### Exercise aim
Repeat exactly, and only, the lines of the entries below from the one with "e el tener lo" through the one with "dpdgorontalo.com", both ends included.

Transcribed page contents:
◆ ◆ ◆ ◆ ◆ ◆ ◆
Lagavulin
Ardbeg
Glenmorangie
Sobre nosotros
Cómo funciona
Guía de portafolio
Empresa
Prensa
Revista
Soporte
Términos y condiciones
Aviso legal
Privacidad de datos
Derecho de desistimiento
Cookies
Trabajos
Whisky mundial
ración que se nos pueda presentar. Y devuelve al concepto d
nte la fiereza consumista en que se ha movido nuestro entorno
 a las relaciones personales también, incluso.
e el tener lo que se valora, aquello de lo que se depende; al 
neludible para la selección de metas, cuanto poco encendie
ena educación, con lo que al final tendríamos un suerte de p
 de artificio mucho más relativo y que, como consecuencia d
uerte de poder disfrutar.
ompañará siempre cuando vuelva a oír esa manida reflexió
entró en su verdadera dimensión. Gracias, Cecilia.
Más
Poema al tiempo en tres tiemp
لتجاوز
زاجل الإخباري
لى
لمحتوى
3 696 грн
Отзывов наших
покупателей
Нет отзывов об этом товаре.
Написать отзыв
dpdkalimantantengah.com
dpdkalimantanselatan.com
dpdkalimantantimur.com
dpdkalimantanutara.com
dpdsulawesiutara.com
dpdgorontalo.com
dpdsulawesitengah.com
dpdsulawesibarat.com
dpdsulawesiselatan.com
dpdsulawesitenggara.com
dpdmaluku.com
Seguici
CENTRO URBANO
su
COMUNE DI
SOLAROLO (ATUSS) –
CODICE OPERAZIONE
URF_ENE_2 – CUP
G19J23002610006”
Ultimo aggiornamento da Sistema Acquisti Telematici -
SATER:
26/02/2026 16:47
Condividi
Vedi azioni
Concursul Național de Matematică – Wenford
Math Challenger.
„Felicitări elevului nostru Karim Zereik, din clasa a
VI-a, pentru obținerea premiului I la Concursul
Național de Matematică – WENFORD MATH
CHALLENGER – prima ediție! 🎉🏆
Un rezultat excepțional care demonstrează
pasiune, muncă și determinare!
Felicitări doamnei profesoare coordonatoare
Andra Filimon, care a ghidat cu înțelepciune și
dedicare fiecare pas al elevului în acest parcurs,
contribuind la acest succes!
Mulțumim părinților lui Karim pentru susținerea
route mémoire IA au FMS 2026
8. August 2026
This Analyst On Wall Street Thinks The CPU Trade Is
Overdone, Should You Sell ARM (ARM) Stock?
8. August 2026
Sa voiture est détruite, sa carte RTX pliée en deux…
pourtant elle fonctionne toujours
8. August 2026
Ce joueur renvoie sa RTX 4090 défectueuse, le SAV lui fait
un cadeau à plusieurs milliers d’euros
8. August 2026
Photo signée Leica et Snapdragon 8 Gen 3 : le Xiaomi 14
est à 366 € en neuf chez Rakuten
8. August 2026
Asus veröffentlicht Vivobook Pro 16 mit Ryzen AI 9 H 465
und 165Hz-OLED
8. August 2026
◆ ◆ ◆ ◆ ◆ ◆ ◆
### Task output
e el tener lo que se valora, aquello de lo que se depende; al 
neludible para la selección de metas, cuanto poco encendie
ena educación, con lo que al final tendríamos un suerte de p
 de artificio mucho más relativo y que, como consecuencia d
uerte de poder disfrutar.
ompañará siempre cuando vuelva a oír esa manida reflexió
entró en su verdadera dimensión. Gracias, Cecilia.
Más
Poema al tiempo en tres tiemp
لتجاوز
زاجل الإخباري
لى
لمحتوى
3 696 грн
Отзывов наших
покупателей
Нет отзывов об этом товаре.
Написать отзыв
dpdkalimantantengah.com
dpdkalimantanselatan.com
dpdkalimantantimur.com
dpdkalimantanutara.com
dpdsulawesiutara.com
dpdgorontalo.com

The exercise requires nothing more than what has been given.